An international team headed by physicists from the Technical University of Munich (TUM) has, for the first time ever, experimentally implemented secure quantum communication in the microwave band in a local quantum network. The new architecture represents a crucial step on the road to distributed quantum computing.
“We have thus laid the foundation for implementing quantum communication systems in the very important microwave range,” says Rudolf Gross, professor of technical physics at the Technical University of Munich and director of the Walther Meißner Institute (WMI), where the experiments took place. “This is a milestone. This puts the quantum internet, based on superconducting circuits and microwave communications, within arm’s reach.”
Years of pioneering work
Researchers at WMI have been pioneering the propagation of quantum microwaves for more than a decade. First, they had to prove that microwave radiation even has quantum mechanical properties. Unlike with visible light, this was extremely challenging from a technical point of view, due to the low energy of the microwave photons.

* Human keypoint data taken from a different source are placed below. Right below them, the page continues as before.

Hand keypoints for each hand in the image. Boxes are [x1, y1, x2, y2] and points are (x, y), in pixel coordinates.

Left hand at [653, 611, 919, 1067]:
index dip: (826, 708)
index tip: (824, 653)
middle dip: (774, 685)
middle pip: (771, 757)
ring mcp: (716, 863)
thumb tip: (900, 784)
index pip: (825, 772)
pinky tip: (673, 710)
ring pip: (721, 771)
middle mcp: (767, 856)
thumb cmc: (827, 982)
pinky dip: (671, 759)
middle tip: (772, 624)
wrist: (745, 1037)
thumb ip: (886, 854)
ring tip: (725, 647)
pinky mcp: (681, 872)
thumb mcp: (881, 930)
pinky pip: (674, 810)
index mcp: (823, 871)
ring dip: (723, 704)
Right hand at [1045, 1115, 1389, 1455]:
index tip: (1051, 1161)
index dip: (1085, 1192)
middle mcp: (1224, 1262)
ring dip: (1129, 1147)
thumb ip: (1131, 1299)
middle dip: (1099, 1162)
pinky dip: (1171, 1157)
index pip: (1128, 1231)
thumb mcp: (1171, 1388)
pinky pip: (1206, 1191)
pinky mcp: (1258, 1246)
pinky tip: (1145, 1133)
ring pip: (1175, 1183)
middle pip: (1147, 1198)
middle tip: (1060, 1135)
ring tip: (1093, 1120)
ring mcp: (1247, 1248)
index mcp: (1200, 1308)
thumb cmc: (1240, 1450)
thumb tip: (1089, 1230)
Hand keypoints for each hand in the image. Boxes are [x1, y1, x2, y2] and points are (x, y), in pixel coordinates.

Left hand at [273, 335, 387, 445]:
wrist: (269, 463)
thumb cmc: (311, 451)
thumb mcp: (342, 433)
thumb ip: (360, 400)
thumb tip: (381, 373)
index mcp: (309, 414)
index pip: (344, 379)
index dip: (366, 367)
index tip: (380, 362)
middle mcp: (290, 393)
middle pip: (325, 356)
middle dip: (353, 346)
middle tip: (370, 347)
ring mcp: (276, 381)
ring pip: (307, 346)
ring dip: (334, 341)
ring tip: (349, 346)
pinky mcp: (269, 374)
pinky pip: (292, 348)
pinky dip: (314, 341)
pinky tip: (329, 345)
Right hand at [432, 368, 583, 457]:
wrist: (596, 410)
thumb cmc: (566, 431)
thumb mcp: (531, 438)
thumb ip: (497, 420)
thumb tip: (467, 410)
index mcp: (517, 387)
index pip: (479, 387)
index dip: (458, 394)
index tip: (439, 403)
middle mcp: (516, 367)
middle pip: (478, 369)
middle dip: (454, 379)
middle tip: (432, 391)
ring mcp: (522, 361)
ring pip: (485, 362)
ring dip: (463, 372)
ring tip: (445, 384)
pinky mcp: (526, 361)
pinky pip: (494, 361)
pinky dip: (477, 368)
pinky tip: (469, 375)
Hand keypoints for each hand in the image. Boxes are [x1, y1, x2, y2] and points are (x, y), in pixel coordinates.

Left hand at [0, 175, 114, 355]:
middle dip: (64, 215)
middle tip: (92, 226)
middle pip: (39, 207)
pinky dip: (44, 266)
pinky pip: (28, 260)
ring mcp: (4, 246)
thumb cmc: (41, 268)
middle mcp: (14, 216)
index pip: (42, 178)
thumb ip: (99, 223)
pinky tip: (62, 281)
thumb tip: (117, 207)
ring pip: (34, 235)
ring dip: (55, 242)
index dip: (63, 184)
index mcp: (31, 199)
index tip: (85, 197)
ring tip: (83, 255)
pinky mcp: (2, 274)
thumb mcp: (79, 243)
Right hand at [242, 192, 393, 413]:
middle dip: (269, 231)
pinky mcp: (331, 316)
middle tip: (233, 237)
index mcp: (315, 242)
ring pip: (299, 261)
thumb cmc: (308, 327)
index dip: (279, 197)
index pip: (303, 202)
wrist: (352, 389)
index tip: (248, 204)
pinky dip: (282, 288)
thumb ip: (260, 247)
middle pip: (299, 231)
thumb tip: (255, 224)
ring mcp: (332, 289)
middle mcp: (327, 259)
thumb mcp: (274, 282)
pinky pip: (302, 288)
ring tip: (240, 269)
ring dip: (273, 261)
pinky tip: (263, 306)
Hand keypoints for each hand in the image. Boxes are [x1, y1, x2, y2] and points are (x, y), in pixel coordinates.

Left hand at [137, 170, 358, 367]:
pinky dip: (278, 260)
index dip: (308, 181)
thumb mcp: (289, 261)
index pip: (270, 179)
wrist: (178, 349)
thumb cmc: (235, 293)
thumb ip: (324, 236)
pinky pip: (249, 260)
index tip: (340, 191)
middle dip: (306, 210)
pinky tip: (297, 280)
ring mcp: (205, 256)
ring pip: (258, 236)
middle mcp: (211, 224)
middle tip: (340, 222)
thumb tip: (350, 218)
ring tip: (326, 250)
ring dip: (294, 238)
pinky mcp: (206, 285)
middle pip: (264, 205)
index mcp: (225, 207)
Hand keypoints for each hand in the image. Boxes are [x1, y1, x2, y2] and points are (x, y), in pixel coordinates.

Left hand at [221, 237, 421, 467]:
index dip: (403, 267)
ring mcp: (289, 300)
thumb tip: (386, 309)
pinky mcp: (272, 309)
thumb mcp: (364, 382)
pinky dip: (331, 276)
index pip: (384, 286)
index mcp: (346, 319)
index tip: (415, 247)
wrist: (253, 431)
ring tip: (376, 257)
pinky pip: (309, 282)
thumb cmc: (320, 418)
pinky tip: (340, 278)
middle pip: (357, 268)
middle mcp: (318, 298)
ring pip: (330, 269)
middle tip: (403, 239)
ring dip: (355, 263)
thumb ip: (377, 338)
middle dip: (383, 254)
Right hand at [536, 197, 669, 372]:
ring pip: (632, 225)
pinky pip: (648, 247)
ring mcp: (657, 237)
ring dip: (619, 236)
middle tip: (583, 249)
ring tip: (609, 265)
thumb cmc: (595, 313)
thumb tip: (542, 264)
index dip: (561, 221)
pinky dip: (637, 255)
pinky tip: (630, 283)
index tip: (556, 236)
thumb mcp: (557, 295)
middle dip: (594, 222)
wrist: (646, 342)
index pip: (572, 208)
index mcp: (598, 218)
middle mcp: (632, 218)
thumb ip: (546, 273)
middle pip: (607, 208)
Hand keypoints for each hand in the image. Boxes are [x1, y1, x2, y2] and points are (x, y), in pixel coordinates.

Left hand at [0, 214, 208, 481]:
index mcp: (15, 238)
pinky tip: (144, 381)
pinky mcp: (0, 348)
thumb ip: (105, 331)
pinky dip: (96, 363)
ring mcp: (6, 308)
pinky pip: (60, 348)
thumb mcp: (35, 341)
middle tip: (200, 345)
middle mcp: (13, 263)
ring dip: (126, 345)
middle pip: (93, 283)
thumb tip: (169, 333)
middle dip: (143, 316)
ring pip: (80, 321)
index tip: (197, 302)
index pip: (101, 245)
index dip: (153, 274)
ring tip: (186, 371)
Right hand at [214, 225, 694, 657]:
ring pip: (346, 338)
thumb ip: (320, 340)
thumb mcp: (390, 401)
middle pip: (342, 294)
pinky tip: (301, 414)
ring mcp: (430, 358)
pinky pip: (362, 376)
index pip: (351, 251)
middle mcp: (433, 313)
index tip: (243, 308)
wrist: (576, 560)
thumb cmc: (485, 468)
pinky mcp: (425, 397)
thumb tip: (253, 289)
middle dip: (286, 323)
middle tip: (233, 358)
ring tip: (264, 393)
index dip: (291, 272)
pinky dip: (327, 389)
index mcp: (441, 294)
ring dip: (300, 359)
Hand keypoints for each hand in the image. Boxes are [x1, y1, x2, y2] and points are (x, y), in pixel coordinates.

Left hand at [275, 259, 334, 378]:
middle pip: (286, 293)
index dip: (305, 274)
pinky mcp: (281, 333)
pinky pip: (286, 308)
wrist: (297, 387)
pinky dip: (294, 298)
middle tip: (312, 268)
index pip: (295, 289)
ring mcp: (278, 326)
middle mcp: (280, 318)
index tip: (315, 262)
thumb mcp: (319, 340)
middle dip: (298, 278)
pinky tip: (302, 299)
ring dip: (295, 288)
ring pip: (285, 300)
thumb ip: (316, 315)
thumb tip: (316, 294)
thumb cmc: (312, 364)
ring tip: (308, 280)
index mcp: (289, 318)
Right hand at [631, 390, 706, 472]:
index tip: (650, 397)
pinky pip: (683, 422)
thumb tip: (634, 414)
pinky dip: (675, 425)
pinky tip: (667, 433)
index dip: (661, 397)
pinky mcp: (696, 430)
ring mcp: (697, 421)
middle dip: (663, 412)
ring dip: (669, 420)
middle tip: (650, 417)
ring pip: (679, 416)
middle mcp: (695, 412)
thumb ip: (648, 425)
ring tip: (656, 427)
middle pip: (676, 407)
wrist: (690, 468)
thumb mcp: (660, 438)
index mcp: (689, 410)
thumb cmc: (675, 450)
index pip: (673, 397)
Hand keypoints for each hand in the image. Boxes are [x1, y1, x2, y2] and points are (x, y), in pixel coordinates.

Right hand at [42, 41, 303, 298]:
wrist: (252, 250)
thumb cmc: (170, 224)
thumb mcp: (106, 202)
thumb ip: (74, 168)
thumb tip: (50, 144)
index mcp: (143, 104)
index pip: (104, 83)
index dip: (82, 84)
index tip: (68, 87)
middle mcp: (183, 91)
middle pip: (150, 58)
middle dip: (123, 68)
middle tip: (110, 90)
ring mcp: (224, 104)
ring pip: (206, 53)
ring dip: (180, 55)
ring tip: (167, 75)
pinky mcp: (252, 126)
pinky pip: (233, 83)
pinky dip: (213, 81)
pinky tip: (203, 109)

To eliminate interferences, the experiments were done at temperatures near absolute zero. Using special cooling devices, the physicists ultimately succeeded in demonstrating the principle of entanglement in the microwave range, an important prerequisite for reliable quantum communication.
Wiretapping-proof protocol using entanglement
The physicists’ current work brings them one step closer to the actual application: “Quantum Remote State Preparation,” as they call their communication protocol. A quantum state can be set at a remote location without sending anything directly.
The concept can be visualized as follows: Two people, let’s call them Alice and Bob, are in two different places. While a bit is the smallest piece of information in classical informatics, in quantum communication it is a quantum state.